Die Kirchengemeinde will nun transparenter werden: Mitglieder, Nachbarn und interessierte Öffentlichkeit sollen über einen von Schwatlo moderierten Bürgerblog (www.mariahilf-wiehre.de, zukunft@maria-hilf.de) informiert und eingebunden werden. Dabei könnten solche Verkäufe auch deutlich transparenter verkündet werden. Die evangelische Kirche Deutschland hat derzeit bundesweit durchaus gläsern (www.kirchengrundstuecke.de) 183 Gebäude, 147 Wohnbaugrundstücke und 36 Gewerbeflächen zu verkaufen. Angebote aus Baden-Württemberg fehlen in der Liste. An vielen Orten wird in diesen Wochen über die Zukunft sakraler Bauten entschieden. In Hildesheim und Clenze (80 Kilometer von Wolfsburg) sind Kirchen profaniert worden, im Herzogtum Lauenburg in Schleswig-Holstein wird am 14. Oktober die Sankt-Johannes-Kirche samt Pfarrhaus verkauft – für einen fünfstelligen Betrag. Was der private Käufer damit machen will, war noch nicht bekannt.

Objekt der Begierde: Viele bieten für Teile des Gemeindehauses an der Christuskirche.

 

Genauso wenig klar ist, wie es mit dem Gemeindehaus an der evangelischen Christuskirche weitergeht. Am 17. November will die Stadtsynode mit knapp 70 Stimmberechtigten entscheiden, ob Teile des Gebäudes (vermutlich die beiden oberen Geschosse mit rund 550 Quadratmetern) verkauft werden – und auch an wen. Im Rennen sind offenbar zwei Architekten, die Investoren hinter sich haben, Privatleute und nach chilli-Informationen auch die Genossenschaft „bogenständig“ aus dem Schwarzwald. Der Arbeitskreis Behinderte an der Christuskirche (ABC) hat hier seit gut 40 Jahren seine Heimat. Anfänglich hatte Dekan Markus Engelhard einen Verbleib ausgeschlossen. Nach Protesten und der Gründung der Initiative „Freunde der Maienstraße“ ist das aber wohl wieder vom Tisch. „Ich habe nichts Schriftliches, da steckt ja auch immer viel Politik dahinter, also ist das auch nicht sicher“, sagt Irmengard Nübel, Vorsitzende des ABC-Förderkreises und auch bei den Freunden der Maienstraße aktiv. „Es ist politischer Wille, dass der ABC drin bleibt“, erklärt Kirchensprecher Günter Hammer. Wenn die Synode den Teilverkauf entscheidet, wofür vieles spricht, soll mit den Erlösen unter anderem das Erdgeschoss saniert werden.

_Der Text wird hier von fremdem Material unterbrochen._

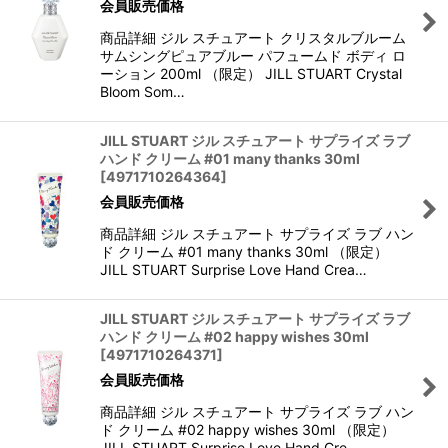
会員販売価格
商品詳細 ジル スチュアート クリスタルブルーム
サムシングピュアブルー パフュームド ボディ ロ
ーション 200ml （限定） JILL STUART Crystal
Bloom Som…
JILL STUART ジル スチュアート サプライズ ラブ
ハンド クリーム #01 many thanks 30ml
[
4971710264364
]
会員販売価格
商品詳細 ジル スチュアート サプライズ ラブ ハン
ド クリーム #01 many thanks 30ml （限定）
JILL STUART Surprise Love Hand Crea…
JILL STUART ジル スチュアート サプライズ ラブ
ハンド クリーム #02 happy wishes 30ml
[
4971710264371
]
会員販売価格
商品詳細 ジル スチュアート サプライズ ラブ ハン
ド クリーム #02 happy wishes 30ml （限定）
JILL STUART Surprise Love Hand Cre…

Tristesse aus Beton: Die Kirche St. Elisabeth in Zähringen ist das erste Gotteshaus in Baden-Württemberg, das in ein Wohnhaus umgebaut wird.

 

 

Nicht weit weg von der katholischen Kirche St. Elisabeth in Zähringen steht die evangelische Thomaskirche an der Tullastraße. Und hier steht schon die nächste Neuordnung auf dem Plan. „Das Areal wird gemeinsam mit der evangelischen Stadtmission entwickelt“, sagt Hammer. Die Kirche bleibe erhalten, aber rund um dieselbe wird wohl auch Altes fallen und Neues entstehen. Hier allerdings wird es keine Wohnnutzung geben. Hier werden weiter nur sakrale Steine gebaut.